**Work to be completed:** Write all entries out exactly, images excluded.

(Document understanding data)
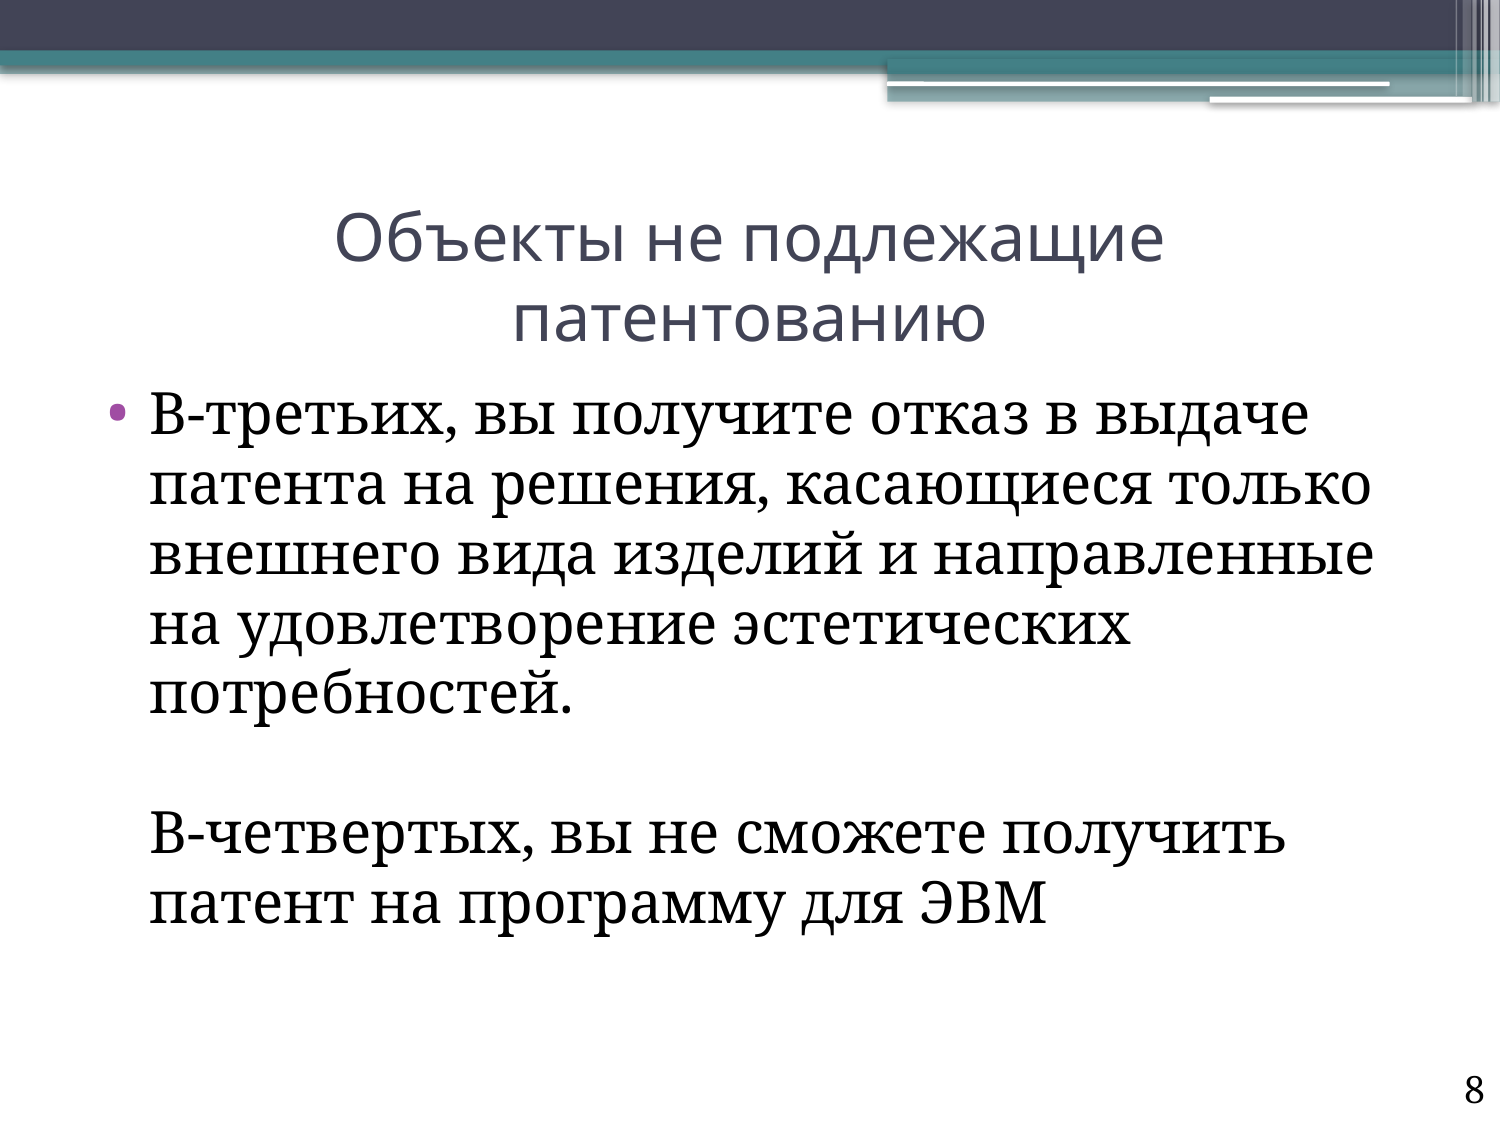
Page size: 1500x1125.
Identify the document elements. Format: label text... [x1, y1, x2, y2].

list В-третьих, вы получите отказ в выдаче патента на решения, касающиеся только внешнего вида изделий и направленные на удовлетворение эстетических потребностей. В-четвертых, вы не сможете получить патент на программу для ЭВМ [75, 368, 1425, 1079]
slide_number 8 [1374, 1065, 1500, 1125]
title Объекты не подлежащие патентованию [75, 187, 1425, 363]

**Answer to this task:**
Page size: 1500x1125.
Identify the document elements. Format: label text... [x1, y1, x2, y2].

list В-третьих, вы получите отказ в выдаче патента на решения, касающиеся только внешнего вида изделий и направленные на удовлетворение эстетических потребностей. В-четвертых, вы не сможете получить патент на программу для ЭВМ [75, 368, 1425, 1079]
slide_number 8 [1374, 1065, 1500, 1125]
title Объекты не подлежащие патентованию [75, 187, 1425, 363]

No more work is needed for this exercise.